▶ [TASK GOAL]
Repeat all of the lines below word for word, leaving the pictures out of your answer.

==== RECORDS FOR THIS EXERCISE

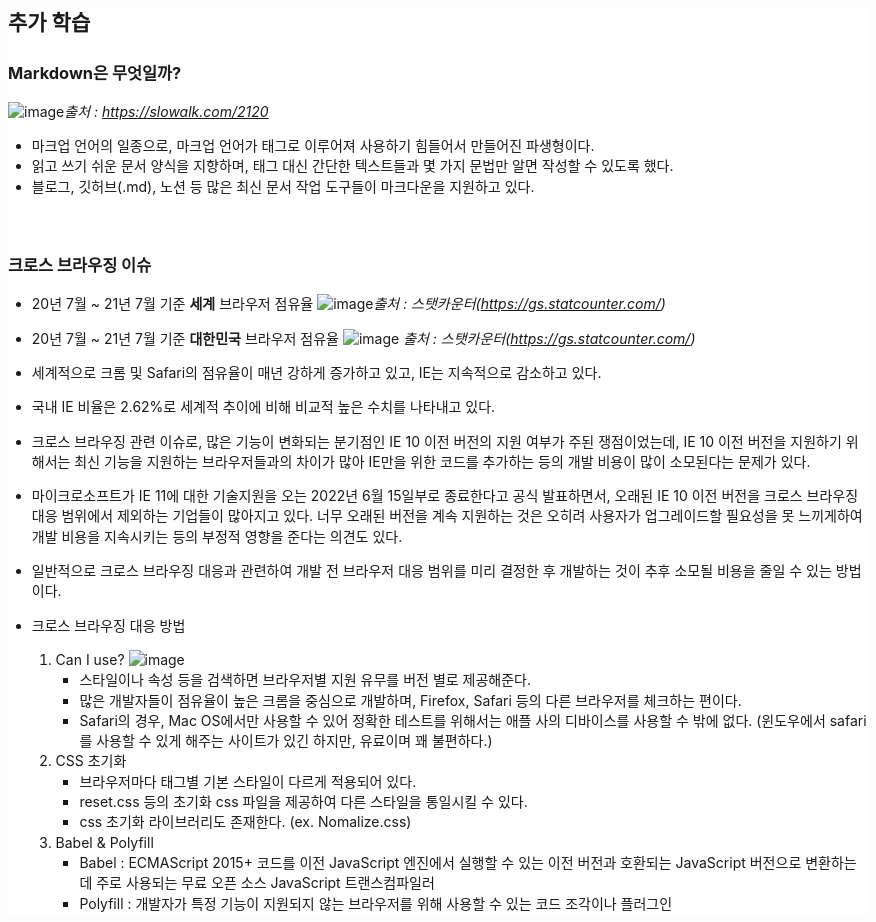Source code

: ## 추가 학습
### Markdown은 무엇일까?
 ![image](https://user-images.githubusercontent.com/62092665/131220438-20f3ee33-476b-43a7-aa5a-6368af856efe.png)*출처 : https://slowalk.com/2120*
 - 마크업 언어의 일종으로, 마크업 언어가 태그로 이루어져 사용하기 힘들어서 만들어진 파생형이다.
 - 읽고 쓰기 쉬운 문서 양식을 지향하며, 태그 대신 간단한 텍스트들과 몇 가지 문법만 알면 작성할 수 있도록 했다.
 - 블로그, 깃허브(.md), 노션 등 많은 최신 문서 작업 도구들이 마크다운을 지원하고 있다.
<br/>

### 크로스 브라우징 이슈

  - 20년 7월 ~ 21년 7월 기준 **세계** 브라우저 점유율
  ![image](https://user-images.githubusercontent.com/62092665/131221144-cea0ea13-3135-417a-b276-f1ce9354a1dc.png)*출처 : 스탯카운터(https://gs.statcounter.com/)*

  - 20년 7월 ~ 21년 7월 기준 **대한민국** 브라우저 점유율
  ![image](https://user-images.githubusercontent.com/62092665/131221113-294b8c8d-97e1-47ff-9b87-531a01b48a7c.png)
  *출처 : 스탯카운터(https://gs.statcounter.com/)*

  - 세계적으로 크롬 및 Safari의 점유율이 매년 강하게 증가하고 있고, IE는 지속적으로 감소하고 있다.
  - 국내 IE 비율은 2.62%로 세계적 추이에 비해 비교적 높은 수치를 나타내고 있다.
  - 크로스 브라우징 관련 이슈로, 많은 기능이 변화되는 분기점인 IE 10 이전 버전의 지원 여부가 주된 쟁점이었는데, IE 10 이전 버전을 지원하기 위해서는 최신 기능을 지원하는 브라우저들과의 차이가 많아 IE만을 위한 코드를 추가하는 등의 개발 비용이 많이 소모된다는 문제가 있다.
  - 마이크로소프트가 IE 11에 대한 기술지원을 오는 2022년 6월 15일부로 종료한다고 공식 발표하면서, 오래된 IE 10 이전 버전을 크로스 브라우징 대응 범위에서 제외하는 기업들이 많아지고 있다. 너무 오래된 버전을 계속 지원하는 것은 오히려 사용자가 업그레이드할 필요성을 못 느끼게하여 개발 비용을 지속시키는 등의 부정적 영향을 준다는 의견도 있다.
  - 일반적으로 크로스 브라우징 대응과 관련하여 개발 전 브라우저 대응 범위를 미리 결정한 후 개발하는 것이 추후 소모될 비용을 줄일 수 있는 방법이다.
  - 크로스 브라우징 대응 방법
    1. Can I use?
        ![image](https://user-images.githubusercontent.com/62092665/131221766-d15163a1-3635-4576-a49e-db76381254f6.png)
        - 스타일이나 속성 등을 검색하면 브라우저별 지원 유무를 버전 별로 제공해준다.
        - 많은 개발자들이 점유율이 높은 크롬을 중심으로 개발하며, Firefox, Safari 등의 다른 브라우저를 체크하는 편이다.
        - Safari의 경우, Mac OS에서만 사용할 수 있어 정확한 테스트를 위해서는 애플 사의 디바이스를 사용할 수 밖에 없다.
        (윈도우에서 safari를 사용할 수 있게 해주는 사이트가 있긴 하지만, 유료이며 꽤 불편하다.)
    2. CSS 초기화
        - 브라우저마다 태그별 기본 스타일이 다르게 적용되어 있다.
        - reset.css 등의 초기화 css 파일을 제공하여 다른 스타일을 통일시킬 수 있다.
        - css 초기화 라이브러리도 존재한다. (ex. Nomalize.css)
    3. Babel & Polyfill
        - Babel : ECMAScript 2015+ 코드를 이전 JavaScript 엔진에서 실행할 수 있는 이전 버전과 호환되는 JavaScript 버전으로 변환하는 데 주로 사용되는 무료 오픈 소스 JavaScript 트랜스컴파일러
        - Polyfill : 개발자가 특정 기능이 지원되지 않는 브라우저를 위해 사용할 수 있는 코드 조각이나 플러그인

========

▶ [EXERCISE ANSWER]
Source code

: ## 추가 학습
### Markdown은 무엇일까?
 ![image](https://user-images.githubusercontent.com/62092665/131220438-20f3ee33-476b-43a7-aa5a-6368af856efe.png)*출처 : https://slowalk.com/2120*
 - 마크업 언어의 일종으로, 마크업 언어가 태그로 이루어져 사용하기 힘들어서 만들어진 파생형이다.
 - 읽고 쓰기 쉬운 문서 양식을 지향하며, 태그 대신 간단한 텍스트들과 몇 가지 문법만 알면 작성할 수 있도록 했다.
 - 블로그, 깃허브(.md), 노션 등 많은 최신 문서 작업 도구들이 마크다운을 지원하고 있다.
<br/>

### 크로스 브라우징 이슈

  - 20년 7월 ~ 21년 7월 기준 **세계** 브라우저 점유율
  ![image](https://user-images.githubusercontent.com/62092665/131221144-cea0ea13-3135-417a-b276-f1ce9354a1dc.png)*출처 : 스탯카운터(https://gs.statcounter.com/)*

  - 20년 7월 ~ 21년 7월 기준 **대한민국** 브라우저 점유율
  ![image](https://user-images.githubusercontent.com/62092665/131221113-294b8c8d-97e1-47ff-9b87-531a01b48a7c.png)
  *출처 : 스탯카운터(https://gs.statcounter.com/)*

  - 세계적으로 크롬 및 Safari의 점유율이 매년 강하게 증가하고 있고, IE는 지속적으로 감소하고 있다.
  - 국내 IE 비율은 2.62%로 세계적 추이에 비해 비교적 높은 수치를 나타내고 있다.
  - 크로스 브라우징 관련 이슈로, 많은 기능이 변화되는 분기점인 IE 10 이전 버전의 지원 여부가 주된 쟁점이었는데, IE 10 이전 버전을 지원하기 위해서는 최신 기능을 지원하는 브라우저들과의 차이가 많아 IE만을 위한 코드를 추가하는 등의 개발 비용이 많이 소모된다는 문제가 있다.
  - 마이크로소프트가 IE 11에 대한 기술지원을 오는 2022년 6월 15일부로 종료한다고 공식 발표하면서, 오래된 IE 10 이전 버전을 크로스 브라우징 대응 범위에서 제외하는 기업들이 많아지고 있다. 너무 오래된 버전을 계속 지원하는 것은 오히려 사용자가 업그레이드할 필요성을 못 느끼게하여 개발 비용을 지속시키는 등의 부정적 영향을 준다는 의견도 있다.
  - 일반적으로 크로스 브라우징 대응과 관련하여 개발 전 브라우저 대응 범위를 미리 결정한 후 개발하는 것이 추후 소모될 비용을 줄일 수 있는 방법이다.
  - 크로스 브라우징 대응 방법
    1. Can I use?
        ![image](https://user-images.githubusercontent.com/62092665/131221766-d15163a1-3635-4576-a49e-db76381254f6.png)
        - 스타일이나 속성 등을 검색하면 브라우저별 지원 유무를 버전 별로 제공해준다.
        - 많은 개발자들이 점유율이 높은 크롬을 중심으로 개발하며, Firefox, Safari 등의 다른 브라우저를 체크하는 편이다.
        - Safari의 경우, Mac OS에서만 사용할 수 있어 정확한 테스트를 위해서는 애플 사의 디바이스를 사용할 수 밖에 없다.
        (윈도우에서 safari를 사용할 수 있게 해주는 사이트가 있긴 하지만, 유료이며 꽤 불편하다.)
    2. CSS 초기화
        - 브라우저마다 태그별 기본 스타일이 다르게 적용되어 있다.
        - reset.css 등의 초기화 css 파일을 제공하여 다른 스타일을 통일시킬 수 있다.
        - css 초기화 라이브러리도 존재한다. (ex. Nomalize.css)
    3. Babel & Polyfill
        - Babel : ECMAScript 2015+ 코드를 이전 JavaScript 엔진에서 실행할 수 있는 이전 버전과 호환되는 JavaScript 버전으로 변환하는 데 주로 사용되는 무료 오픈 소스 JavaScript 트랜스컴파일러
        - Polyfill : 개발자가 특정 기능이 지원되지 않는 브라우저를 위해 사용할 수 있는 코드 조각이나 플러그인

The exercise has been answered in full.